There were 629 survey respondents: 318 PCPs, including physicians, NPs, and PAs, 57 hepatologists, 156 gastroenterologists, and 98 endocrinologists. Survey results demonstrated variation in likelihood to screen patients for NAFLD/NASH among specialists and PCPs as well as in the types of clinicians that respondents would involve in the initial management of a patient diagnosed with NASH. Notably, between 15% and 33% across respondent clinician types would not include any other clinicians or medical specialists in initial management. For a patient with newly diagnosed NASH, the most likely initial management recommendations included drug therapy to improve control of diabetes and therapy to lower lipids and were less likely to recommend drug therapy for weight loss, drug therapy for NASH, or bariatric surgery. Respondents rated "poor patient adherence to lifestyle modifications" and "lack of approved therapies for NASH" as the most significant barriers to optimal management of patients with NASH.
Variation in the evaluation and management of patients with NAFLD/NASH across PCPs and medical subspecialists was identified in this study. Education aimed at multidisciplinary roles in optimally managing patients with NAFLD/NASH, can be beneficial, particularly if focused on increasing screening, implementing guideline updates as they emerge, and incorporating new therapies as they gain approval for clinical practice.
非酒精性脂肪性肝病(NAFLD)和非酒精性脂肪性肝炎(NASH)是复杂代谢疾病过程的一部分,需要多方面、多学科的管理方法。本研究旨在确定在为NAFLD/NASH患者提供最佳护理时,多学科团队的医学教育可优化的领域。
开发了一种包含患者病例 vignette 的调查问卷,以了解美国临床医生对NAFLD/NASH患者的诊断和管理方法。该调查于2020年12月至2021年1月通过电子邮件进行。使用嵌入式 Qualtrics 分析软件进行分析。

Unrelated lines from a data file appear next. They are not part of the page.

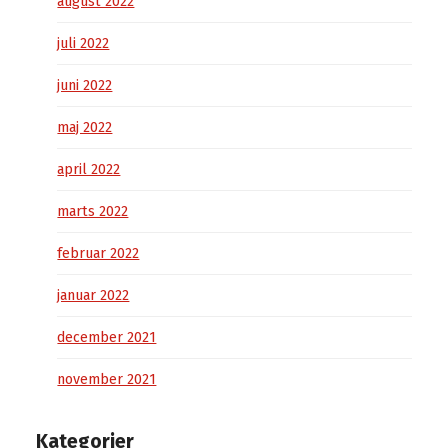
august 2022
juli 2022
juni 2022
maj 2022
april 2022
marts 2022
februar 2022
januar 2022
december 2021
november 2021
Kategorier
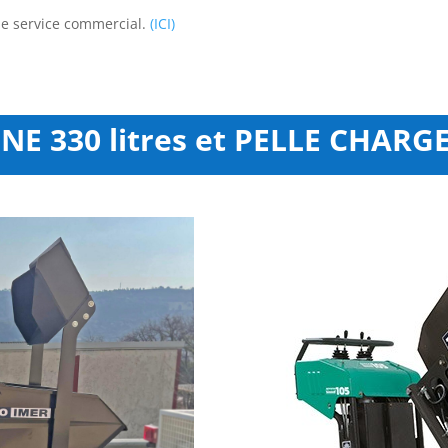
 le service commercial.
(ICI)
NE 330 litres et PELLE CHARG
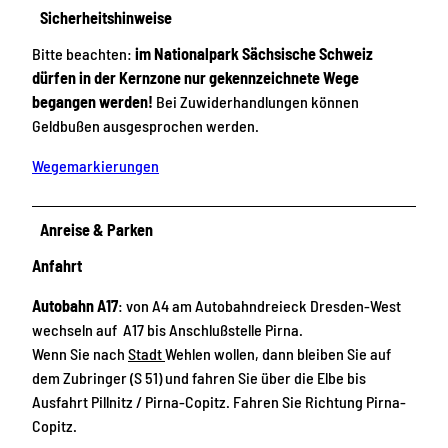
Sicherheitshinweise
Bitte beachten:
im Nationalpark Sächsische Schweiz
dürfen in der Kernzone nur gekennzeichnete Wege
begangen werden!
Bei Zuwiderhandlungen können
Geldbußen ausgesprochen werden.
Wegemarkierungen
Anreise & Parken
Anfahrt
Autobahn A17
: von A4 am Autobahndreieck Dresden-West
wechseln auf A17 bis Anschlußstelle Pirna.
Wenn Sie nach
Stadt
Wehlen wollen, dann bleiben Sie auf
dem Zubringer (S 51) und fahren Sie über die Elbe bis
Ausfahrt Pillnitz / Pirna-Copitz. Fahren Sie Richtung Pirna-
Copitz.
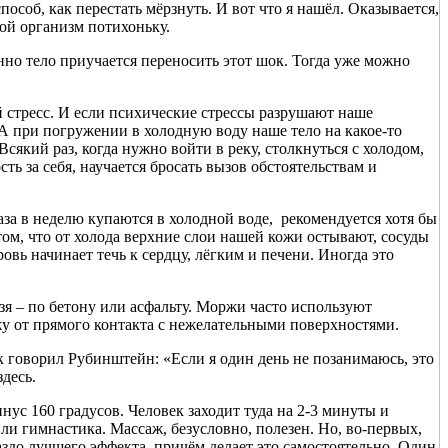
пособ, как перестать мёрзнуть. И вот что я нашёл. Оказывается,
ой организм потихоньку.
нно тело приучается переносить этот шок. Тогда уже можно
й стресс. И если психические стрессы разрушают наше
. А при погружении в холодную воду наше тело на какое-то
 Всякий раз, когда нужно войти в реку, столкнуться с холодом,
ть за себя, научается бросать вызов обстоятельствам и
аза в неделю купаются в холодной воде, рекомендуется хотя бы
том, что от холода верхние слои нашей кожи остывают, сосуды
овь начинает течь к сердцу, лёгким и печени. Иногда это
зя – по бетону или асфальту. Моржи часто используют
жу от прямого контакта с нежелательными поверхностями.
Как говорил Рубинштейн: «Если я один день не позанимаюсь, это
здесь.
нус 160 градусов. Человек заходит туда на 2-3 минуты и
ли гимнастика. Массаж, безусловно, полезен. Но, во-первых,
аздо лучшего эффекта, причём делает это самостоятельно. Один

共有629名受访者:318名初级保健医生,包括内科医生、执业护士和助理医师,57名肝病学家,156名胃肠病学家和98名内分泌学家。调查结果显示,专科医生和初级保健医生在筛查NAFLD/NASH患者的可能性以及受访者会让哪些类型的临床医生参与NASH确诊患者的初始管理方面存在差异。值得注意的是,各类受访临床医生中有15%至33%在初始管理中不会纳入任何其他临床医生或医学专家。对于新诊断为NASH的患者,最可能的初始管理建议包括改善糖尿病控制的药物治疗和降低血脂的治疗,而不太可能推荐减肥药物治疗、NASH药物治疗或减肥手术。受访者将“患者对生活方式改变的依从性差”和“缺乏NASH的批准疗法”评为NASH患者最佳管理的最重大障碍。
本研究发现初级保健医生和医学专科医生在NAFLD/NASH患者的评估和管理方面存在差异。针对在最佳管理NAFLD/NASH患者中多学科角色的教育可能会有所帮助,特别是如果重点放在增加筛查、随着指南更新而实施以及随着新疗法获得临床实践批准而纳入新疗法上。